* START Provided material *

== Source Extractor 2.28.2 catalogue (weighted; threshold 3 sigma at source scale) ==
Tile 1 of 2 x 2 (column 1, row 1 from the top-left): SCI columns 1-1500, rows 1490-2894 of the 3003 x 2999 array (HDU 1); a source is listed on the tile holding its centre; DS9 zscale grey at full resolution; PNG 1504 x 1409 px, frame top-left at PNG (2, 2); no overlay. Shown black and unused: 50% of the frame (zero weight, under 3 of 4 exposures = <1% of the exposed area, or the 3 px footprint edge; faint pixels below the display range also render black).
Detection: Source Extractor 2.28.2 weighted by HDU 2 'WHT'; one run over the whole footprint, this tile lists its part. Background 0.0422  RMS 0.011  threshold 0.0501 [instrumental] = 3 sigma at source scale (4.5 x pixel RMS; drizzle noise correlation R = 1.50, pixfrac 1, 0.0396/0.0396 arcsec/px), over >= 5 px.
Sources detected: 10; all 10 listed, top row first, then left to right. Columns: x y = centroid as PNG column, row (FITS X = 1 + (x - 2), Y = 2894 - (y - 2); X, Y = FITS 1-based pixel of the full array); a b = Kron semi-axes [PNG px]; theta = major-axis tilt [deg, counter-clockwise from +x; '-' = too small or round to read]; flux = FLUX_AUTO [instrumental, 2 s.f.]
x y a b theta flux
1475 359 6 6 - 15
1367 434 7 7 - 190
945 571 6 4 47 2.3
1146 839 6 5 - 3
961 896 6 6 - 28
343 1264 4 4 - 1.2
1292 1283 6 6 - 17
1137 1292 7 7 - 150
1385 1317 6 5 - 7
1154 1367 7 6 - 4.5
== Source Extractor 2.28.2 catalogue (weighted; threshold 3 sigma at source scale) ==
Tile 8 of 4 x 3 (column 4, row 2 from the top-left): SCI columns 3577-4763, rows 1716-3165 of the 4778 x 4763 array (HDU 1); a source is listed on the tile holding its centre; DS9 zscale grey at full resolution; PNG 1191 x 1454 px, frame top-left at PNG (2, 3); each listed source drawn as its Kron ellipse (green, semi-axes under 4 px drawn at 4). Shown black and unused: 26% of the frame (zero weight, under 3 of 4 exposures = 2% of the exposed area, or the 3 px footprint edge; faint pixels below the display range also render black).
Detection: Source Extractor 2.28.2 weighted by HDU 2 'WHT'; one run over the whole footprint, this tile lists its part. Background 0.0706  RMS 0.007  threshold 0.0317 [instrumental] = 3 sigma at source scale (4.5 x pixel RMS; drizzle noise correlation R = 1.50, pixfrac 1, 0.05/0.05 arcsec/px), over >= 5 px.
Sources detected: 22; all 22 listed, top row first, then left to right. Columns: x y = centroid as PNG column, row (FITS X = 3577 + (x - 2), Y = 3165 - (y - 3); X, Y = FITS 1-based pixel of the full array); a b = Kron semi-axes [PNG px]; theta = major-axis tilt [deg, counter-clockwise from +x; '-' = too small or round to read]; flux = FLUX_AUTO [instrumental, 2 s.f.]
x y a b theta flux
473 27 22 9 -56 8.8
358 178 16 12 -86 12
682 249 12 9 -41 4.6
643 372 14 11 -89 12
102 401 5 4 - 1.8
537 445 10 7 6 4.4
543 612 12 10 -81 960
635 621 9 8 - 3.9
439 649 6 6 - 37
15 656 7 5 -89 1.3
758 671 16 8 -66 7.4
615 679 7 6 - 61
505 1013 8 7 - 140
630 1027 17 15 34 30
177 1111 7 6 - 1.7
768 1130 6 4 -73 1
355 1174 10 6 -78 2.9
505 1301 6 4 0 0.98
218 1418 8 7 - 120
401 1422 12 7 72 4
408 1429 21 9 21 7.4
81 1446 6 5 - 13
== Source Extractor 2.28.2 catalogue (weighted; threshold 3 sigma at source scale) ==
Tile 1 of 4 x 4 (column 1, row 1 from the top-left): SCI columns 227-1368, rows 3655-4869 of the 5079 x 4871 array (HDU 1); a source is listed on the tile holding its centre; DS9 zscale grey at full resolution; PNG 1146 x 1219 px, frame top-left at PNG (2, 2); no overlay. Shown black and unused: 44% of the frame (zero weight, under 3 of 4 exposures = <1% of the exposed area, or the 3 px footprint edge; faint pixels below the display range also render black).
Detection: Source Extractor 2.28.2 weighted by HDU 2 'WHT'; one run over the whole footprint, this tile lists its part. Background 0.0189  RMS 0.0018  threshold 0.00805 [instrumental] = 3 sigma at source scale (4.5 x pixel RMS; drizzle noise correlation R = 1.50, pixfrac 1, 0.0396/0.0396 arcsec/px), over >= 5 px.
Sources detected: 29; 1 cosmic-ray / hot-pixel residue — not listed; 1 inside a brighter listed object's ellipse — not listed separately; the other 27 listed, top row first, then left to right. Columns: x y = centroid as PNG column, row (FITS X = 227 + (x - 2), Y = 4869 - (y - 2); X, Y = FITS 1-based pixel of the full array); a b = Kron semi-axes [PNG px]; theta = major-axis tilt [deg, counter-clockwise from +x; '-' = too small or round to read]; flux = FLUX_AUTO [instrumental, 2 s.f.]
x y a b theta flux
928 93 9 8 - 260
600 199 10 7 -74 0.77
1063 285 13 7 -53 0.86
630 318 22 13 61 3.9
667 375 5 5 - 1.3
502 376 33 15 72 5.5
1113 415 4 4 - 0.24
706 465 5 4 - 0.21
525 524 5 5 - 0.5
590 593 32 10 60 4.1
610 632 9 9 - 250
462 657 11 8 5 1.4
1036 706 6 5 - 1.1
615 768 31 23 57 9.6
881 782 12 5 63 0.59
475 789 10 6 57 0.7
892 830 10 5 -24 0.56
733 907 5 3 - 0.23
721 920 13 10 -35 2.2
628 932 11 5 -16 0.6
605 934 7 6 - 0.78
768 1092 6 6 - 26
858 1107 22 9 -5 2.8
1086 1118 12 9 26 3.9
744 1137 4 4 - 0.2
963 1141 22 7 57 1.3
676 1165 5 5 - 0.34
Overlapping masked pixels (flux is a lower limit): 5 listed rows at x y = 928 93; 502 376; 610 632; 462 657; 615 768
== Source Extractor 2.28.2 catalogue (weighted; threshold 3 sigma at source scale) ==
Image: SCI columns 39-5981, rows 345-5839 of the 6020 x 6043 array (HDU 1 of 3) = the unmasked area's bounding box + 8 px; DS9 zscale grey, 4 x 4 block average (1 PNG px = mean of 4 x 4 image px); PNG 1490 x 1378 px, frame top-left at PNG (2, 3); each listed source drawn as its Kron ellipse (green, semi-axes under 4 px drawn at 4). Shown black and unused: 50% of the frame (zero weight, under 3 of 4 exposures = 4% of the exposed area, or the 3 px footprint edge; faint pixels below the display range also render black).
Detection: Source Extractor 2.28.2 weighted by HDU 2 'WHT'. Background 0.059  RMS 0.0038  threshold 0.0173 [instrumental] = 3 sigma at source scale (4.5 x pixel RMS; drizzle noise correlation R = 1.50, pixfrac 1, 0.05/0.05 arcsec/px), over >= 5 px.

* END Provided material *

What the task requires
Can you render every line of the material above as a Markdown table with the columns Row and Line, omitting blank lines?

Complete answer
| Row | Line |
|---|---|
| 1 | == Source Extractor 2.28.2 catalogue (weighted; threshold 3 sigma at source scale) == |
| 2 | Tile 1 of 2 x 2 (column 1, row 1 from the top-left): SCI columns 1-1500, rows 1490-2894 of the 3003 x 2999 array (HDU 1); a source is listed on the tile holding its centre; DS9 zscale grey at full resolution; PNG 1504 x 1409 px, frame top-left at PNG (2, 2); no overlay. Shown black and unused: 50% of the frame (zero weight, under 3 of 4 exposures = <1% of the exposed area, or the 3 px footprint edge; faint pixels below the display range also render black). |
| 3 | Detection: Source Extractor 2.28.2 weighted by HDU 2 'WHT'; one run over the whole footprint, this tile lists its part. Background 0.0422  RMS 0.011  threshold 0.0501 [instrumental] = 3 sigma at source scale (4.5 x pixel RMS; drizzle noise correlation R = 1.50, pixfrac 1, 0.0396/0.0396 arcsec/px), over >= 5 px. |
| 4 | Sources detected: 10; all 10 listed, top row first, then left to right. Columns: x y = centroid as PNG column, row (FITS X = 1 + (x - 2), Y = 2894 - (y - 2); X, Y = FITS 1-based pixel of the full array); a b = Kron semi-axes [PNG px]; theta = major-axis tilt [deg, counter-clockwise from +x; '-' = too small or round to read]; flux = FLUX_AUTO [instrumental, 2 s.f.] |
| 5 | x y a b theta flux |
| 6 | 1475 359 6 6 - 15 |
| 7 | 1367 434 7 7 - 190 |
| 8 | 945 571 6 4 47 2.3 |
| 9 | 1146 839 6 5 - 3 |
| 10 | 961 896 6 6 - 28 |
| 11 | 343 1264 4 4 - 1.2 |
| 12 | 1292 1283 6 6 - 17 |
| 13 | 1137 1292 7 7 - 150 |
| 14 | 1385 1317 6 5 - 7 |
| 15 | 1154 1367 7 6 - 4.5 |
| 16 | == Source Extractor 2.28.2 catalogue (weighted; threshold 3 sigma at source scale) == |
| 17 | Tile 8 of 4 x 3 (column 4, row 2 from the top-left): SCI columns 3577-4763, rows 1716-3165 of the 4778 x 4763 array (HDU 1); a source is listed on the tile holding its centre; DS9 zscale grey at full resolution; PNG 1191 x 1454 px, frame top-left at PNG (2, 3); each listed source drawn as its Kron ellipse (green, semi-axes under 4 px drawn at 4). Shown black and unused: 26% of the frame (zero weight, under 3 of 4 exposures = 2% of the exposed area, or the 3 px footprint edge; faint pixels below the display range also render black). |
| 18 | Detection: Source Extractor 2.28.2 weighted by HDU 2 'WHT'; one run over the whole footprint, this tile lists its part. Background 0.0706  RMS 0.007  threshold 0.0317 [instrumental] = 3 sigma at source scale (4.5 x pixel RMS; drizzle noise correlation R = 1.50, pixfrac 1, 0.05/0.05 arcsec/px), over >= 5 px. |
| 19 | Sources detected: 22; all 22 listed, top row first, then left to right. Columns: x y = centroid as PNG column, row (FITS X = 3577 + (x - 2), Y = 3165 - (y - 3); X, Y = FITS 1-based pixel of the full array); a b = Kron semi-axes [PNG px]; theta = major-axis tilt [deg, counter-clockwise from +x; '-' = too small or round to read]; flux = FLUX_AUTO [instrumental, 2 s.f.] |
| 20 | x y a b theta flux |
| 21 | 473 27 22 9 -56 8.8 |
| 22 | 358 178 16 12 -86 12 |
| 23 | 682 249 12 9 -41 4.6 |
| 24 | 643 372 14 11 -89 12 |
| 25 | 102 401 5 4 - 1.8 |
| 26 | 537 445 10 7 6 4.4 |
| 27 | 543 612 12 10 -81 960 |
| 28 | 635 621 9 8 - 3.9 |
| 29 | 439 649 6 6 - 37 |
| 30 | 15 656 7 5 -89 1.3 |
| 31 | 758 671 16 8 -66 7.4 |
| 32 | 615 679 7 6 - 61 |
| 33 | 505 1013 8 7 - 140 |
| 34 | 630 1027 17 15 34 30 |
| 35 | 177 1111 7 6 - 1.7 |
| 36 | 768 1130 6 4 -73 1 |
| 37 | 355 1174 10 6 -78 2.9 |
| 38 | 505 1301 6 4 0 0.98 |
| 39 | 218 1418 8 7 - 120 |
| 40 | 401 1422 12 7 72 4 |
| 41 | 408 1429 21 9 21 7.4 |
| 42 | 81 1446 6 5 - 13 |
| 43 | == Source Extractor 2.28.2 catalogue (weighted; threshold 3 sigma at source scale) == |
| 44 | Tile 1 of 4 x 4 (column 1, row 1 from the top-left): SCI columns 227-1368, rows 3655-4869 of the 5079 x 4871 array (HDU 1); a source is listed on the tile holding its centre; DS9 zscale grey at full resolution; PNG 1146 x 1219 px, frame top-left at PNG (2, 2); no overlay. Shown black and unused: 44% of the frame (zero weight, under 3 of 4 exposures = <1% of the exposed area, or the 3 px footprint edge; faint pixels below the display range also render black). |
| 45 | Detection: Source Extractor 2.28.2 weighted by HDU 2 'WHT'; one run over the whole footprint, this tile lists its part. Background 0.0189  RMS 0.0018  threshold 0.00805 [instrumental] = 3 sigma at source scale (4.5 x pixel RMS; drizzle noise correlation R = 1.50, pixfrac 1, 0.0396/0.0396 arcsec/px), over >= 5 px. |
| 46 | Sources detected: 29; 1 cosmic-ray / hot-pixel residue — not listed; 1 inside a brighter listed object's ellipse — not listed separately; the other 27 listed, top row first, then left to right. Columns: x y = centroid as PNG column, row (FITS X = 227 + (x - 2), Y = 4869 - (y - 2); X, Y = FITS 1-based pixel of the full array); a b = Kron semi-axes [PNG px]; theta = major-axis tilt [deg, counter-clockwise from +x; '-' = too small or round to read]; flux = FLUX_AUTO [instrumental, 2 s.f.] |
| 47 | x y a b theta flux |
| 48 | 928 93 9 8 - 260 |
| 49 | 600 199 10 7 -74 0.77 |
| 50 | 1063 285 13 7 -53 0.86 |
| 51 | 630 318 22 13 61 3.9 |
| 52 | 667 375 5 5 - 1.3 |
| 53 | 502 376 33 15 72 5.5 |
| 54 | 1113 415 4 4 - 0.24 |
| 55 | 706 465 5 4 - 0.21 |
| 56 | 525 524 5 5 - 0.5 |
| 57 | 590 593 32 10 60 4.1 |
| 58 | 610 632 9 9 - 250 |
| 59 | 462 657 11 8 5 1.4 |
| 60 | 1036 706 6 5 - 1.1 |
| 61 | 615 768 31 23 57 9.6 |
| 62 | 881 782 12 5 63 0.59 |
| 63 | 475 789 10 6 57 0.7 |
| 64 | 892 830 10 5 -24 0.56 |
| 65 | 733 907 5 3 - 0.23 |
| 66 | 721 920 13 10 -35 2.2 |
| 67 | 628 932 11 5 -16 0.6 |
| 68 | 605 934 7 6 - 0.78 |
| 69 | 768 1092 6 6 - 26 |
| 70 | 858 1107 22 9 -5 2.8 |
| 71 | 1086 1118 12 9 26 3.9 |
| 72 | 744 1137 4 4 - 0.2 |
| 73 | 963 1141 22 7 57 1.3 |
| 74 | 676 1165 5 5 - 0.34 |
| 75 | Overlapping masked pixels (flux is a lower limit): 5 listed rows at x y = 928 93; 502 376; 610 632; 462 657; 615 768 |
| 76 | == Source Extractor 2.28.2 catalogue (weighted; threshold 3 sigma at source scale) == |
| 77 | Image: SCI columns 39-5981, rows 345-5839 of the 6020 x 6043 array (HDU 1 of 3) = the unmasked area's bounding box + 8 px; DS9 zscale grey, 4 x 4 block average (1 PNG px = mean of 4 x 4 image px); PNG 1490 x 1378 px, frame top-left at PNG (2, 3); each listed source drawn as its Kron ellipse (green, semi-axes under 4 px drawn at 4). Shown black and unused: 50% of the frame (zero weight, under 3 of 4 exposures = 4% of the exposed area, or the 3 px footprint edge; faint pixels below the display range also render black). |
| 78 | Detection: Source Extractor 2.28.2 weighted by HDU 2 'WHT'. Background 0.059  RMS 0.0038  threshold 0.0173 [instrumental] = 3 sigma at source scale (4.5 x pixel RMS; drizzle noise correlation R = 1.50, pixfrac 1, 0.05/0.05 arcsec/px), over >= 5 px. |